This Airport Guide outlines how travellers can access Terminal 3 (T3) of Greater Manila’s Ninoy Aquino International Airport (MNL) – commonly referred to as NAIA – on foot.
Note: This post should be used only for general reference. Timetables, prices, available forms of transport and other details may change anytime without prior notice.
IMPORTANT NOTICE!: This Airport Guide has NOT been updated to reflect changes brought about by the ongoing global health emergency. Because my last visit to MNL took place just before pandemic-related restrictions were introduced, and because of the very fluid situation around travel bans and border checks related to the emergency, I shall make no attempt to describe the changes here. Please refer to the official websites and/or verified social media channels of your origin and destination airports, your airline, the relevant government agencies, and other reliable sources to collect up-to-date information that’s accurate for your specific circumstances.
Read about the other options for travelling to/from MNL via the following posts:
- Travelling by road – This guide lays out the different road-based transportation options: buses, taxis, ride-hailing apps, and private vehicles (plus details on airport parking rates).
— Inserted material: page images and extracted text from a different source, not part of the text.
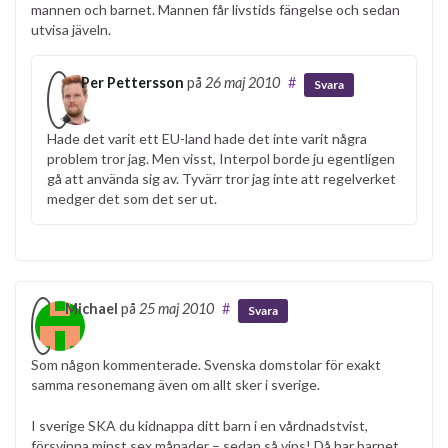
mannen och barnet. Mannen får livstids fängelse och sedan
utvisa jäveln.
Per Pettersson
på
26 maj 2010
#
Svara
Hade det varit ett EU-land hade det inte varit några
problem tror jag. Men visst, Interpol borde ju egentligen
gå att använda sig av. Tyvärr tror jag inte att regelverket
medger det som det ser ut.
Michael
på
25 maj 2010
#
Svara
Som någon kommenterade. Svenska domstolar för exakt
samma resonemang även om allt sker i sverige.
I sverige SKA du kidnappa ditt barn i en vårdnadstvist,
försvinna minst sex månader – sedan så vips! Då har barnet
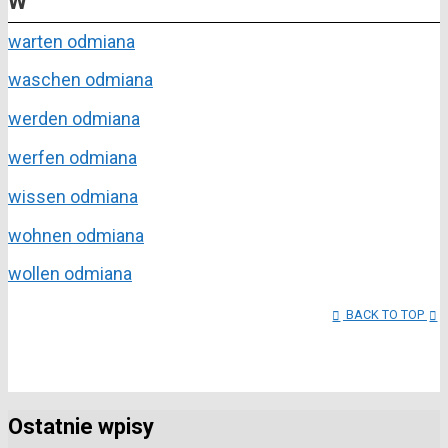
W
warten odmiana
waschen odmiana
werden odmiana
werfen odmiana
wissen odmiana
wohnen odmiana
wollen odmiana
BACK TO TOP
Ostatnie wpisy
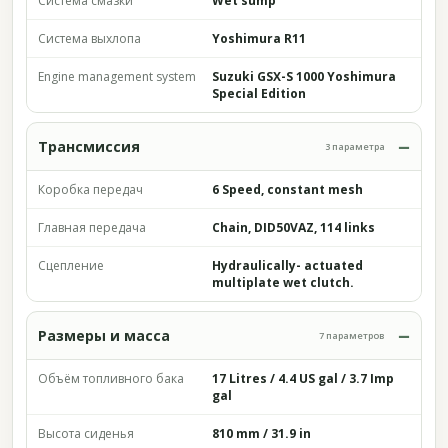
Система смазки
Wet sump
Система выхлопа
Yoshimura R11
Engine management system
Suzuki GSX-S 1000 Yoshimura
Special Edition
Трансмиссия
3 параметра
Коробка передач
6 Speed, constant mesh
Главная передача
Chain, DID50VAZ, 114 links
Сцепление
Hydraulically- actuated
multiplate wet clutch.
Размеры и масса
7 параметров
Объём топливного бака
17 Litres / 4.4 US gal / 3.7 Imp
gal
Высота сиденья
810 mm / 31.9 in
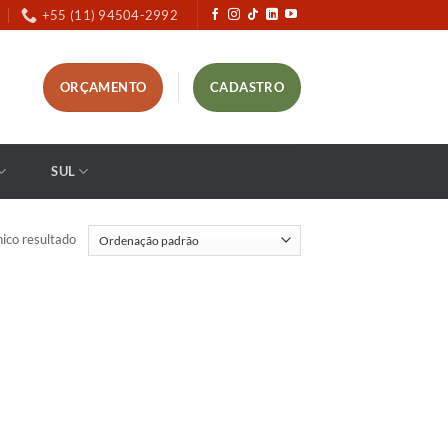
+55 (11) 94504-2992
ORÇAMENTO
CADASTRO
SUL
ico resultado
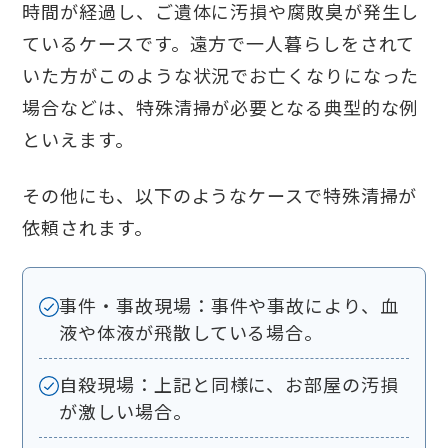
時間が経過し、ご遺体に汚損や腐敗臭が発生し
ているケースです。遠方で一人暮らしをされて
いた方がこのような状況でお亡くなりになった
場合などは、特殊清掃が必要となる典型的な例
といえます。
その他にも、以下のようなケースで特殊清掃が
依頼されます。
事件・事故現場：事件や事故により、血
液や体液が飛散している場合。
自殺現場：上記と同様に、お部屋の汚損
が激しい場合。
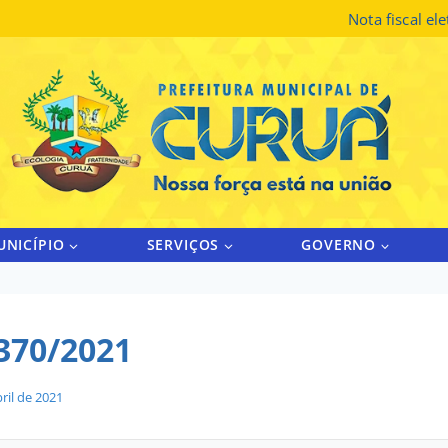
Nota fiscal el
UNICÍPIO
SERVIÇOS
GOVERNO
370/2021
ril de 2021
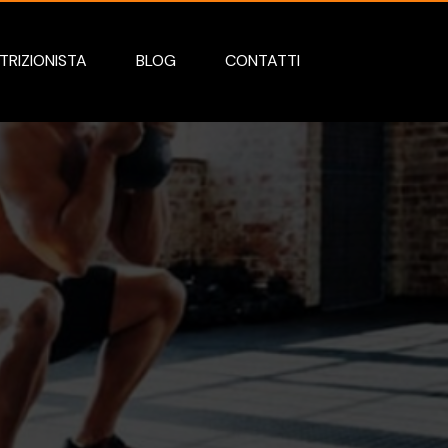
TRIZIONISTA
BLOG
CONTATTI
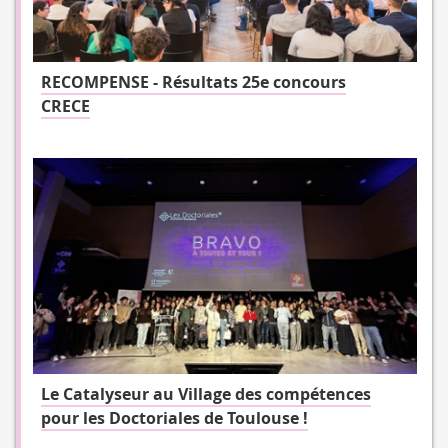
RECOMPENSE - Résultats 25e concours
CRECE
Le Catalyseur au Village des compétences
pour les Doctoriales de Toulouse !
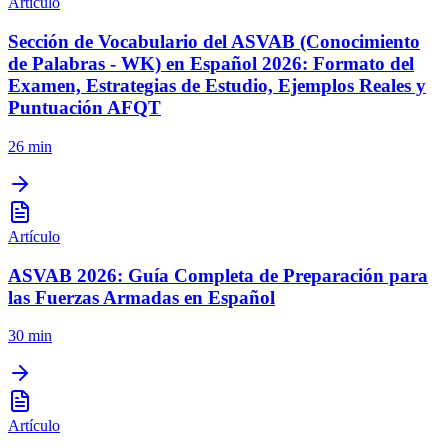
Artículo
Sección de Vocabulario del ASVAB (Conocimiento
de Palabras - WK) en Español 2026: Formato del
Examen, Estrategias de Estudio, Ejemplos Reales y
Puntuación AFQT
26 min
Artículo
ASVAB 2026: Guía Completa de Preparación para
las Fuerzas Armadas en Español
30 min
Artículo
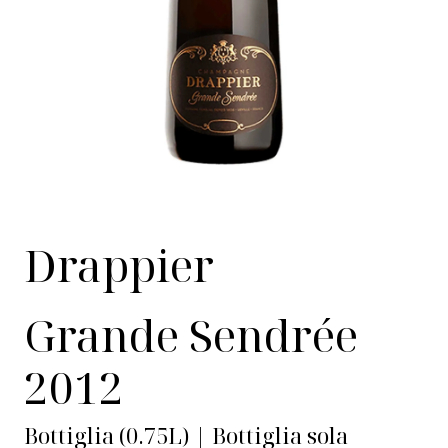
Drappier
Grande Sendrée
2012
Bottiglia (0.75L) | Bottiglia sola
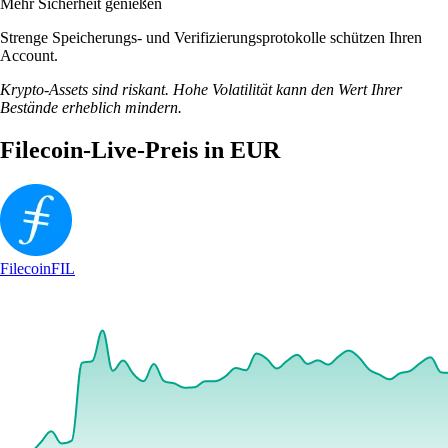
Mehr Sicherheit genießen
Strenge Speicherungs- und Verifizierungsprotokolle schützen Ihren
Account.
Krypto-Assets sind riskant. Hohe Volatilität kann den Wert Ihrer
Bestände erheblich mindern.
Filecoin-Live-Preis in EUR
Filecoin
FIL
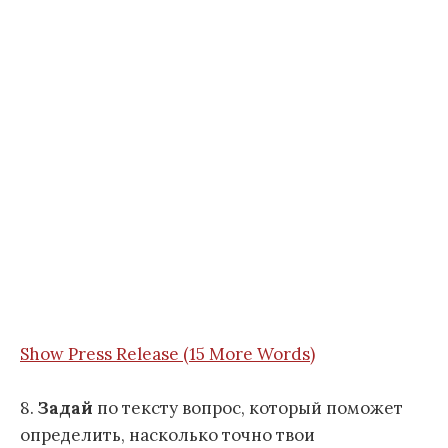
Show Press Release (15 More Words)
8.
Задай
по тексту вопрос, который поможет
определить, насколько точно твои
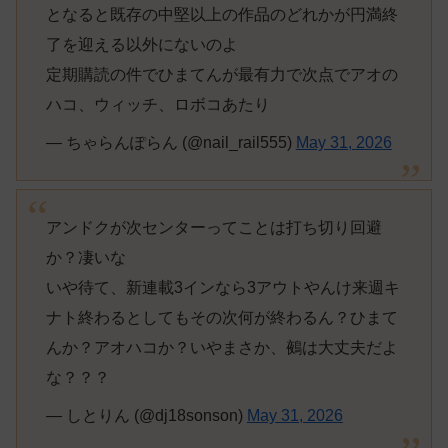
となると既存の中堅以上の作品のどれかが円満終
了を迎える以外にないのよ
定期購読の件でひまてんが最有力で次点でアオの
ハコ、ウィッチ、ロボコあたり
— ちゃらんぽらん (@nail_rail555)
May 31, 2026
アンドクが次センターってことは打ち切り回避
か？凄いな
いや待て、新連載3インなら3アウトやんけ来週キ
ナト終わるとしてもその次何が終わるん？ひまて
んか？アオハコか？いやまさか、鵺は大丈夫だよ
な？？？
— しとりん (@dj18sonson)
May 31, 2026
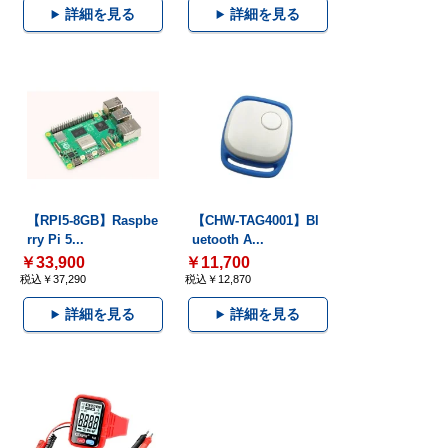
詳細を見る
詳細を見る
【RPI5-8GB】Raspbe
【CHW-TAG4001】Bl
rry Pi 5...
uetooth A...
￥33,900
￥11,700
税込￥37,290
税込￥12,870
詳細を見る
詳細を見る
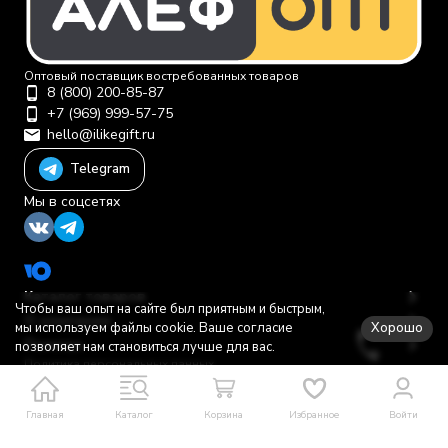
Оптовый поставщик востребованных товаров
8 (800) 200-85-87
+7 (969) 999-57-75
hello@ilikegift.ru
Telegram
Мы в соцсетях
Каталог товаров
Чтобы ваш опыт на сайте был приятным и быстрым,
О компании
Хорошо
мы используем файлы cookie. Ваше согласие
Помощь
позволяет нам становиться лучше для вас.
Политика персональных данных
© 2012-2026 ООО "Первая торговая компания"
Главная
Каталог
Корзина
Избранное
Войти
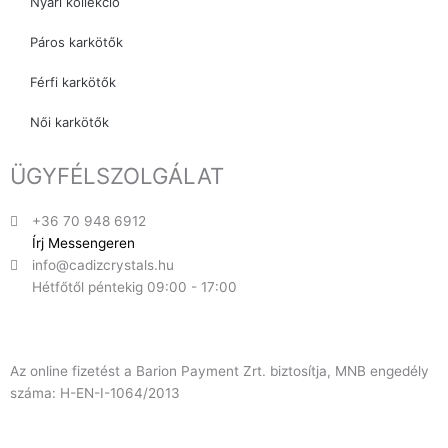
Nyári kollekció
Páros karkötők
Férfi karkötők
Női karkötők
ÜGYFÉLSZOLGÁLAT
+36 70 948 6912
Írj Messengeren
info@cadizcrystals.hu
Hétfőtől péntekig 09:00 - 17:00
Az online fizetést a Barion Payment Zrt. biztosítja, MNB engedély
száma: H-EN-I-1064/2013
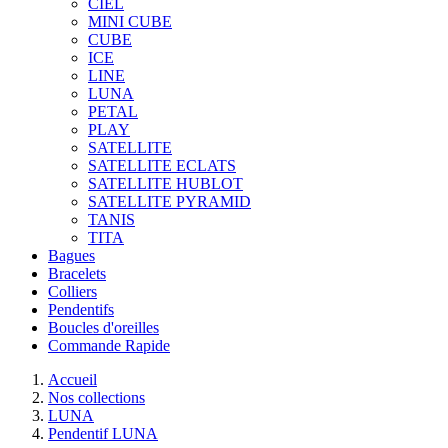
CIEL
MINI CUBE
CUBE
ICE
LINE
LUNA
PETAL
PLAY
SATELLITE
SATELLITE ECLATS
SATELLITE HUBLOT
SATELLITE PYRAMID
TANIS
TITA
Bagues
Bracelets
Colliers
Pendentifs
Boucles d'oreilles
Commande Rapide
Accueil
Nos collections
LUNA
Pendentif LUNA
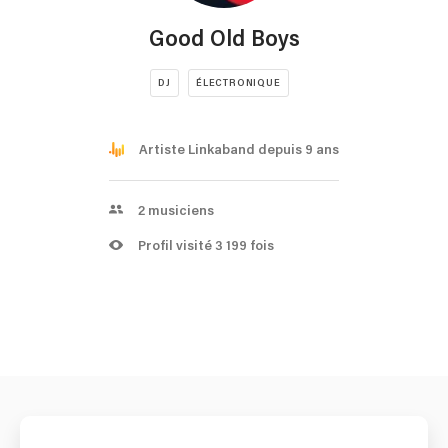
Good Old Boys
DJ
ÉLECTRONIQUE
Artiste Linkaband depuis 9 ans
2
musiciens
Profil visité 3 199 fois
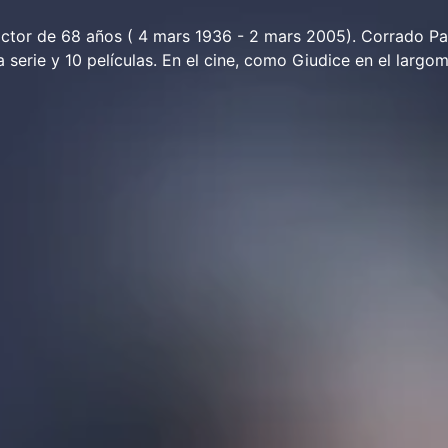
actor de 68 años ( 4 mars 1936 - 2 mars 2005). Corrado Pa
 serie y 10 películas. En el cine, como Giudice en el largom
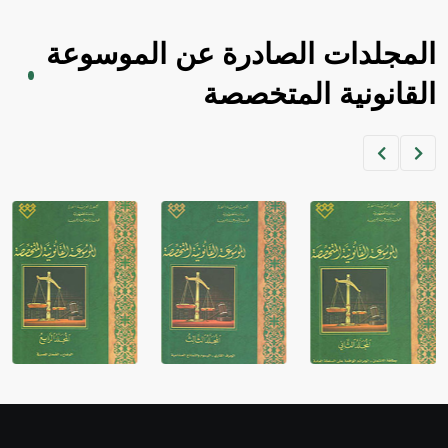
المجلدات الصادرة عن الموسوعة
القانونية المتخصصة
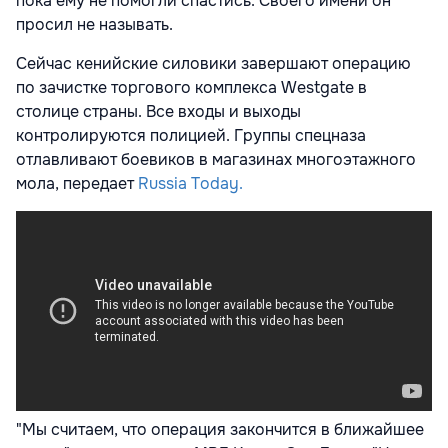
пока ему не помогли спастись. Своего имени он
просил не называть.
Сейчас кенийские силовики завершают операцию
по зачистке торгового комплекса Westgate в
столице страны. Все входы и выходы
контролируются полицией. Группы спецназа
отлавливают боевиков в магазинах многоэтажного
мола, передает
Russia Today.
"Мы считаем, что операция закончится в ближайшее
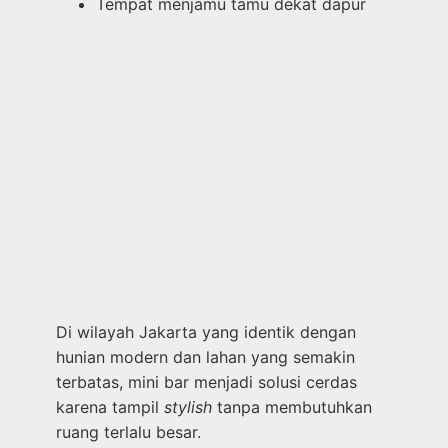
Tempat menjamu tamu dekat dapur
Di wilayah Jakarta yang identik dengan
hunian modern dan lahan yang semakin
terbatas, mini bar menjadi solusi cerdas
karena tampil
stylish
tanpa membutuhkan
ruang terlalu besar.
- Travelling by rail – MNL isn’t directly served by trains, but indirect access via Manila’s urban rail network is possible through railway stations north of the airport (with a shuttle bus to cover the gap in between).
Let’s face facts. Manila as a whole – and that includes the area around its main airport – isn’t a pedestrian-friendly place. Of course, you’ll be just fine walking around in upscale areas like central Makati or Bonifacio Global City or other business and leisure-orientated districts of that sort. Elsewhere, you may be better off paying to be transported in a vehicle than taking your chances in the hot, unkempt, heavily polluted outdoors, where pedestrians are easy prey for undisciplined drivers and pavements are rarely designed with accessibility in mind. That’s especially true if you’ve got mobility issues, valuables on your person, children by your side, or heavy luggage in tow.
That said, it’s possible to walk to any of MNL’s terminals from somewhere in the immediate vicinity. However, only Terminal 3 (T3) is equipped with infrastructure designed specifically to allow direct pedestrian access from the surrounding neighbourhood.
In this case, the “surrounding neighbourhood” is Newport City: a cluster of hotels, shopping malls, leisure facilities and apartment complexes located across the NAIA Expressway (NAIAX) and Andrews Avenue from T3.
Bridging the gap between T3 and Newport City is the so-called Runway Manila: a 220-metre, fully enclosed footbridge that allows people to walk from one side to the other in sheltered comfort.
The overpass is fitted with travelators that cover a good part of its length (specifically in the sloped sections rising up from T3 to the footbridge itself).
Here’s Runway Manila as seen from the NAIAX, looking south-east. T3 is on the right, Newport City on the left.
Another view of Runway Manila, this time looking north-west. T3 is on the left, Newport City on the right.
On the airport side, Runway Manila is connected directly to the T3 building. Note that there’s a security barrier with baggage/body scanners at the entrance if you’re walking into the terminal from the bridge.
The Newport City side is not physically linked to any building, apart from the structure that houses the entrance and lifts. What you’ll find outside the door is a small transport terminal, served by shuttles assigned to ferry travellers between Runway Manila and various points around Newport City (including Resorts World and the different hotels).